## TASKS AND EXERCISES
a – According to the news report on the Iran strike, why did Defense Secretary Mark Esper learn of the troops' injuries only on Thursday?
b – Print the stretch of the news report on the Iran strike from "WASHINGTON — Eleven" through "strike on Jan. 8.".
c – Continue the news report on the Iran strike from where it stops.

## TEXT
☆ ☆ ☆ ☆ ☆
Chicago Sun-Times

11 U.S. troops flown to medical centers after Iran strike

- BY ROBERT BURNS AP National Security Writer

WASHINGTON — Eleven U.S. troops were flown out of Iraq for evaluation of concussion-like symptoms in the days following an Iranian missile strike that President Donald Trump had said caused no harm to American forces, officials said Friday.

The Pentagon’s chief spokesman, Jonathan Hoffman, said Defense Secretary Mark Esper did not know of the injuries until he was told Thursday that the 11 troops had been sent for evaluation at U.S. medical facilities — eight in Germany and three in Kuwait. Hoffman said the notificati­on to Esper was in line with military procedures, which he said do not require notificati­on of service member casualties to the Pentagon unless they involve the loss of life, limb or eyesight.

As recently as Tuesday night, Trump said he had been told no American had been harmed in the Iranian missile strike on Jan. 8.

Pakistani Foreign Minister Shah Mahmood Qureshi, who was in Washington Friday to meet with Secretary of State Mike Pompeo, told reporters that Iranian leaders told him this week that their missile attack was sufficient for now as retaliatio­n for the U.S. killing of Gen. Qassem Soleimani.

“They do not want to fight. They do not want war,” Qureshi told a news conference.
☆ ☆ ☆ ☆ ☆
(Extracted records)
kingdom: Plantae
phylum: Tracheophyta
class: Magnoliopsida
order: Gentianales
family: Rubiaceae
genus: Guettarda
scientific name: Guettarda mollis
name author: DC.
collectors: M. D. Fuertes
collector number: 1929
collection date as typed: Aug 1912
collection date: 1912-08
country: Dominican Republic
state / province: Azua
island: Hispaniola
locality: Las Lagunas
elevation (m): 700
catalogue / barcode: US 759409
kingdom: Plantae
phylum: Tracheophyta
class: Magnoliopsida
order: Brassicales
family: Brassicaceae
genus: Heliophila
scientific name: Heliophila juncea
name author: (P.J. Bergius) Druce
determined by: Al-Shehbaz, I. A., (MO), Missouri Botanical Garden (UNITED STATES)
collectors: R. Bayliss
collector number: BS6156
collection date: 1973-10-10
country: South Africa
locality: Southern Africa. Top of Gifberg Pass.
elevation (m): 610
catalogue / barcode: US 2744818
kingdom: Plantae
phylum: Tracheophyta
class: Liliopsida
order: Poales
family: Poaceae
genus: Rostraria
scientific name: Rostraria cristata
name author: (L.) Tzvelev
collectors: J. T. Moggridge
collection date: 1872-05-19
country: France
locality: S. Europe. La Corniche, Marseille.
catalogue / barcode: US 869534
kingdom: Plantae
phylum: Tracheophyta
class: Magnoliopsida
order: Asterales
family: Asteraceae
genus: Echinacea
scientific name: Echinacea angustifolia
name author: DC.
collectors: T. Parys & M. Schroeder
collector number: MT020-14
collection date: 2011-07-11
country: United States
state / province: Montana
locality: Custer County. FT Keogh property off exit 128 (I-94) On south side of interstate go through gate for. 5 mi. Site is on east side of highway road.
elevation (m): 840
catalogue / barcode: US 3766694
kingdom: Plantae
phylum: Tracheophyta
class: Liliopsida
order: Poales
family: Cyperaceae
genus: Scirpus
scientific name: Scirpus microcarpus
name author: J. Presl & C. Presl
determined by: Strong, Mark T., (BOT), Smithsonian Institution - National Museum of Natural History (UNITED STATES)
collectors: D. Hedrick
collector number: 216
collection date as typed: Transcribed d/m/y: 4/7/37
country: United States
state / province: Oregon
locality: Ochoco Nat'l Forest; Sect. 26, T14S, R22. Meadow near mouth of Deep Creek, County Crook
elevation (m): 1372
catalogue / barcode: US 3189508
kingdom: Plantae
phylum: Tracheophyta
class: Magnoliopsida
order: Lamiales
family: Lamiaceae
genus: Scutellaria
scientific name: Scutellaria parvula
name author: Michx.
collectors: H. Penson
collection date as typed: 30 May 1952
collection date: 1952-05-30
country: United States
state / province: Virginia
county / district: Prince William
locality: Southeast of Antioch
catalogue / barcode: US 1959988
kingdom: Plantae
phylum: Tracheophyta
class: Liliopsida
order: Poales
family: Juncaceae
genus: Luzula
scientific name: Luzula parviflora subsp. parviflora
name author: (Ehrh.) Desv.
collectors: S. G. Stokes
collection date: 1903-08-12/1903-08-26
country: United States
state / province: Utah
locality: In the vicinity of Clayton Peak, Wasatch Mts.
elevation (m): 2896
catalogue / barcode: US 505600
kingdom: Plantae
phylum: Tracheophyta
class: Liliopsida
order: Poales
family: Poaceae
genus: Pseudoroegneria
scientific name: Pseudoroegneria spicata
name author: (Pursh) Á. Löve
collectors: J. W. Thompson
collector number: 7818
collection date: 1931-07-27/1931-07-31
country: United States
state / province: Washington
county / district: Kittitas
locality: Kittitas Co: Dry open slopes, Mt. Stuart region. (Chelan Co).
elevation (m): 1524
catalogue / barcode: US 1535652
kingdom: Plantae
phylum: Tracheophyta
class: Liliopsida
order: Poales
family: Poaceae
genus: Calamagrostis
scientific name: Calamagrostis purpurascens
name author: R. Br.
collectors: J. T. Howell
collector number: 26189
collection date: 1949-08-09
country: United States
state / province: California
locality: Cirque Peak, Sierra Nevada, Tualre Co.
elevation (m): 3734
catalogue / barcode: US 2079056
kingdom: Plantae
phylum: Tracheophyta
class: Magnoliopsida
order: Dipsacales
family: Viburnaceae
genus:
☆ ☆ ☆ ☆ ☆
## PER-TASK OUTPUTS
a – Military procedures do not require service member casualties to be reported to the Pentagon unless they involve the loss of life, limb or eyesight. The Pentagon's chief spokesman, Jonathan Hoffman, said the notification to Esper was in line with those procedures.

b –
WASHINGTON — Eleven U.S. troops were flown out of Iraq for evaluation of concussion-like symptoms in the days following an Iranian missile strike that President Donald Trump had said caused no harm to American forces, officials said Friday.

The Pentagon’s chief spokesman, Jonathan Hoffman, said Defense Secretary Mark Esper did not know of the injuries until he was told Thursday that the 11 troops had been sent for evaluation at U.S. medical facilities — eight in Germany and three in Kuwait. Hoffman said the notificati­on to Esper was in line with military procedures, which he said do not require notificati­on of service member casualties to the Pentagon unless they involve the loss of life, limb or eyesight.

As recently as Tuesday night, Trump said he had been told no American had been harmed in the Iranian missile strike on Jan. 8.

c –
Iran leader blasts ‘American clowns’

Iran’s supreme leader, Ayatollah Ali Khamenei, lashed out at Western countries as he led Friday prayers in Tehran for the first time in eight years, dismissing “American clowns” who he said pretend to support the Iranian nation but want to stick their “poisoned dagger” into its back and killed Soleimani with a “cowardly” hit.

Trump later tweeted a sharp response to Khamenei: “The so-called ‘Supreme Leader’ of Iran, who has not been so Supreme lately, had some nasty things to say about the United States and Europe. Their economy is crashing, and their people are suffering. He should be very careful with his words!”

$25,000 for plane victims’ families

Canadian Prime Minister Justin Trudeau said Friday his government will give Canadian $25,000 ($19,122) to families of each of the 57 citizens and 29 permanent residents of Canada who died in the downing of a Ukrainian jetliner in Iran on Jan. 8. Trudeau said he still expects Iran to compensate the families.